Below are records to print word for word; include none of their pictures.
[Opening Information shown section]
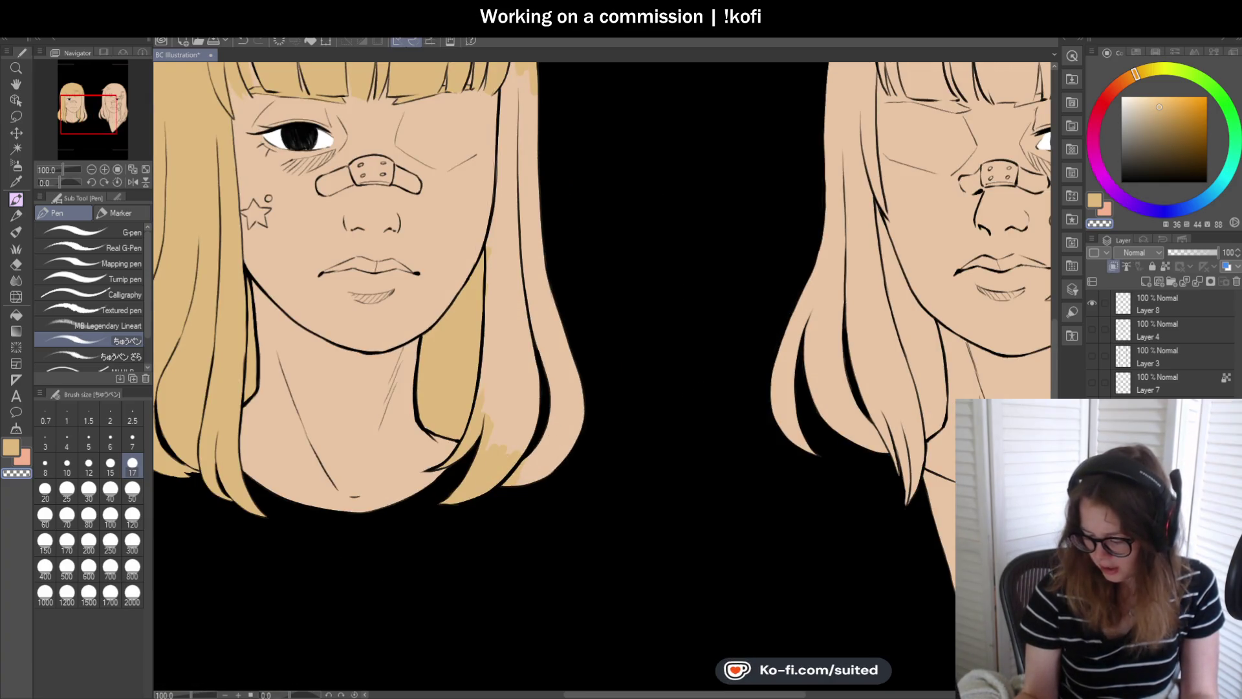
- Sample the tan with the Eyedropper and paint it over the hair strand beside the neck
scroll(514, 289, "up", 1)
key("i")
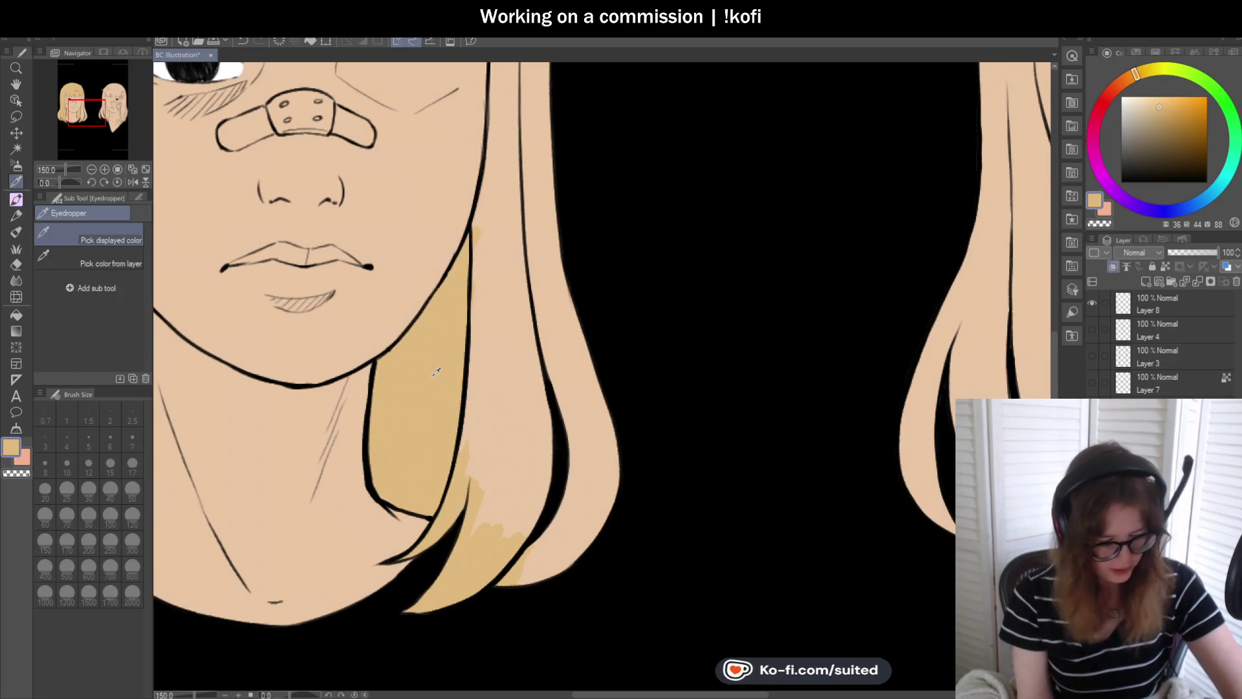
key("p")
mouse_move(482, 391)
left_mouse_down()
mouse_move(493, 523)
mouse_move(527, 449)
mouse_move(536, 591)
mouse_move(610, 454)
left_mouse_up()
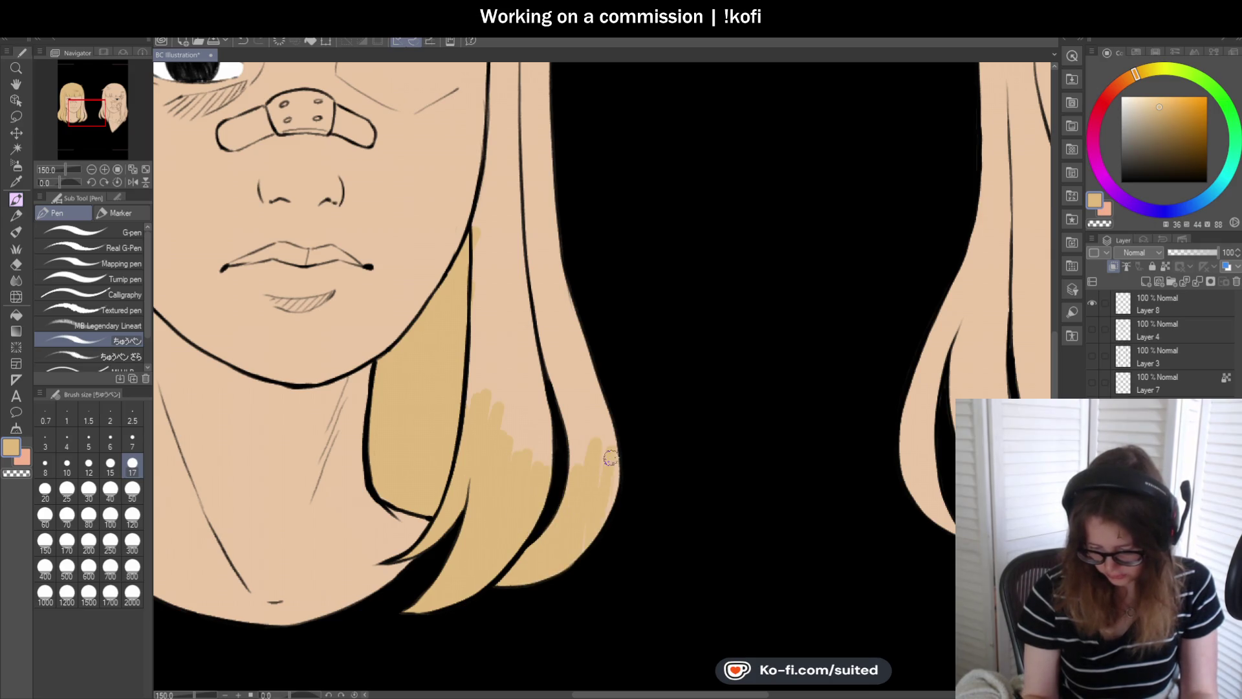
mouse_move(603, 527)
left_mouse_down()
mouse_move(599, 449)
mouse_move(553, 453)
mouse_move(508, 382)
mouse_move(482, 400)
left_mouse_up()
[Closing Information shown section]
> _Response_:
- Sample the tan with the Eyedropper and paint it over the hair strand beside the neck
scroll(514, 289, "up", 1)
key("i")
key("p")
mouse_move(482, 391)
left_mouse_down()
mouse_move(493, 523)
mouse_move(527, 449)
mouse_move(536, 591)
mouse_move(610, 454)
left_mouse_up()
mouse_move(603, 527)
left_mouse_down()
mouse_move(599, 449)
mouse_move(553, 453)
mouse_move(508, 382)
mouse_move(482, 400)
left_mouse_up()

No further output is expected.